Dopo il lancio di un razzo a lunga gittata, lo scorso 7 febbraio, Seul e Giappone scelgono la linea dura. Il regime di Kim reagisce. Mentre gli Stati Uniti cercano l’aiuto di Pechino per convincere il regime di Kim ad abbandonare il programma balistico e nucleare.Sale la tensione in Asia orientale dopo che la Corea del Nord ha lanciato un razzo a lunga gittata, poco più di un mese dopo aver eseguito un test nucleare. Corea del Sud e Giappone hanno deciso di adottare la linea dura contro Pyongyang. Seul ha deciso mercoledì di sospendere le attività produttive nel parco industriale di Kaesong, un progetto di cooperazione economica tra le due Coree lanciato nel 2004. Nel parco operano oltre cento aziende a capitale sudcoreano, dando lavoro, tra gli altri, a 54mila lavoratori nordcoreani.
Per il governo di Pyongyang, la chiusura decisa da Seul è una «pericolosa dichiarazione di guerra». I media di stato hanno già annunciato il rimpatrio di centinaia di sudcoreani impiegati nel parco industriale e il congelamento di patrimoni sudcoreani. Inoltre — riporta Associated Press — il Nord ha interrotto due canali di comunicazione con il Sud. E alle parole sono seguite le prime rappresaglie, con il il via alla militarizzazione del complesso industriale, poco lontano dalla zona demilitarizzata sul 38esimo parallelo.
Di fatto, il regime di Kim Jong Un fa arrabbiare tutti. O quasi. Da un lato Corea del Sud e Giappone rafforzano le loro sanzioni bilaterali. Dall’altro la Cina mantiene una posizione moderata sull’alleato. Anche perché Seul potrebbe presto dare l’ok all’installazione di un sistema radar antimissile americano, a due passi dal territorio dell’ex Impero celeste.
Tokyo, in allarme dopo che il razzo nordcoreano di domenica ha sorvolato Okinawa, nel sud del Paese-arcipelago, ha ripristinato il divieto di attracco delle navi battenti bandiera nordcoreana nei porti giapponesi, ponendo di fatto fine alla distensione inaugurata ad aprile 2014 con la fine di una serie di sanzioni imposte nel 2006 dopo il primo test nucleare di Pyongyang.
Con Corea del Sud e Giappone si schierano gli Stati Uniti, dove il Senato ha approvato con un’amplissima maggioranza nuove sanzioni. «La minaccia alla sicurezza nazionale da parte della Corea del Nord è seria e crescente», ha dichiarato dopo il voto Ted Cruz, uno dei candidati repubblicani alla presidenza Usa.
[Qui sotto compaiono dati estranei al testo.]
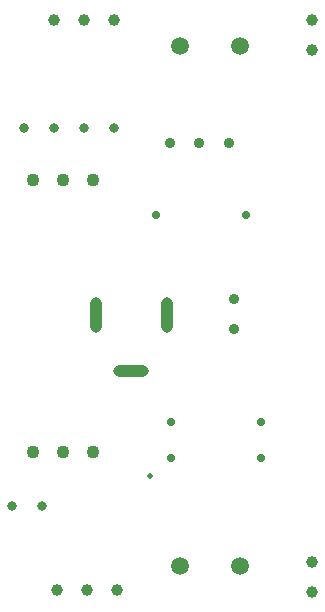
<source format=gbr>
%TF.GenerationSoftware,KiCad,Pcbnew,(5.99.0-11170-gbcb5618315)*%
%TF.CreationDate,2021-07-13T11:01:09+10:00*%
%TF.ProjectId,Breadboard Power Supply,42726561-6462-46f6-9172-6420506f7765,rev?*%
%TF.SameCoordinates,Original*%
%TF.FileFunction,Plated,1,2,PTH,Mixed*%
%TF.FilePolarity,Positive*%
%FSLAX46Y46*%
G04 Gerber Fmt 4.6, Leading zero omitted, Abs format (unit mm)*
G04 Created by KiCad (PCBNEW (5.99.0-11170-gbcb5618315)) date 2021-07-13 11:01:09*
%MOMM*%
%LPD*%
G01*
G04 APERTURE LIST*
%TA.AperFunction,ViaDrill*%
%ADD10C,0.500000*%
%TD*%
%TA.AperFunction,ComponentDrill*%
%ADD11C,0.700000*%
%TD*%
%TA.AperFunction,ComponentDrill*%
%ADD12C,0.800000*%
%TD*%
%TA.AperFunction,ComponentDrill*%
%ADD13C,0.900000*%
%TD*%
%TA.AperFunction,ComponentDrill*%
%ADD14C,1.000000*%
%TD*%
G04 aperture for slot hole*
%TA.AperFunction,ComponentDrill*%
%ADD15O,1.000000X3.000000*%
%TD*%
G04 aperture for slot hole*
%TA.AperFunction,ComponentDrill*%
%ADD16O,3.000000X1.000000*%
%TD*%
%TA.AperFunction,ComponentDrill*%
%ADD17C,1.100000*%
%TD*%
%TA.AperFunction,ComponentDrill*%
%ADD18C,1.520000*%
%TD*%
G04 APERTURE END LIST*
D10*
X107188000Y-104902000D03*
D11*
%TO.C,R1*%
X107696000Y-82804000D03*
%TO.C,R3*%
X108948000Y-100330000D03*
%TO.C,R2*%
X108948000Y-103378000D03*
%TO.C,R1*%
X115316000Y-82804000D03*
%TO.C,R3*%
X116568000Y-100330000D03*
%TO.C,R2*%
X116568000Y-103378000D03*
D12*
%TO.C,C2*%
X95544000Y-107442000D03*
%TO.C,C3*%
X96540000Y-75438000D03*
%TO.C,C2*%
X98044000Y-107442000D03*
%TO.C,C3*%
X99040000Y-75438000D03*
%TO.C,C1*%
X101620000Y-75438000D03*
X104120000Y-75438000D03*
D13*
%TO.C,S1*%
X108848000Y-76708000D03*
X111348000Y-76708000D03*
X113848000Y-76708000D03*
%TO.C,D1*%
X114268000Y-89921000D03*
X114268000Y-92461000D03*
D14*
%TO.C,J3*%
X99075000Y-66294000D03*
%TO.C,J7*%
X99314000Y-114554000D03*
%TO.C,J3*%
X101615000Y-66294000D03*
%TO.C,J7*%
X101854000Y-114554000D03*
D15*
%TO.C,J1*%
X102616000Y-91244500D03*
D14*
%TO.C,J3*%
X104155000Y-66294000D03*
%TO.C,J7*%
X104394000Y-114554000D03*
D16*
%TO.C,J1*%
X105616000Y-95944500D03*
D15*
X108616000Y-91244500D03*
D14*
%TO.C,J6*%
X120904000Y-66294000D03*
X120904000Y-68834000D03*
%TO.C,J4*%
X120904000Y-112115600D03*
X120904000Y-114655600D03*
D17*
%TO.C,U2*%
X97282000Y-79827000D03*
%TO.C,U1*%
X97282000Y-102870000D03*
%TO.C,U2*%
X99822000Y-79827000D03*
%TO.C,U1*%
X99822000Y-102870000D03*
%TO.C,U2*%
X102362000Y-79827000D03*
%TO.C,U1*%
X102362000Y-102870000D03*
D18*
%TO.C,J2*%
X109728000Y-68494000D03*
%TO.C,J5*%
X109728000Y-112465600D03*
%TO.C,J2*%
X114808000Y-68494000D03*
%TO.C,J5*%
X114808000Y-112465600D03*
M02*

</source>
La situazione preoccupa la Casa Bianca. Secondo quanto rivela l’agenzia di stampa giapponese Jiji Press, il presidente degli Stati Uniti Barack Obama incontrerà nelle prossime settimane a Washington la presidente sudcoreana Park Geun-hye e il primo ministro giapponese Shinzo Abe per discutere della situazione nordcoreana. L’incontro dovrebbe tenersi a margine del prossimo summit per la sicurezza nucleare in programma il prossimo 31 marzo.
Secondo Reuters, Washington avrebbe chiesto a Pechino di fare valere la propria «posizione unica» in qualità di vicino e unico alleato per chiedere a Pyongyang di abbandonare il programma balistico e nucleare. Ma la linea della Cina rimane più moderata rispetto ai vicini, mentre il Consiglio di sicurezza dell’Onu è al lavoro su nuove sanzioni contro il «Regno eremita».
All’indomani delle prime rivelazioni sul probabile lancio del razzo nordcoreano, il ministro degli esteri Wang Yi aveva espresso il favore della Repubblica popolare verso nuove e più dure sanzioni contro Pyongyang. A patto, però, di «non provocare tensioni che possano destabilizzare la penisola coreana».
La Cina infatti guarda con apprensione agli sviluppi sull’asse Seul-Washington. Con il permanere della tensione sul 38esimo parallelo, scrive il New York Times, l’amministrazione Park potrebbe dare l’ok all’installazione di un sistema di difesa antimissili americano — il Thaad, Terminal High Altitude Area Defense — che, dicono gli analisti, offrirebbe maggiore protezione rispetto ai sistemi attualmente in uso.
Ma che considerata la vicinanza geografica, suona come una minaccia alla sovranità territoriale di Pechino.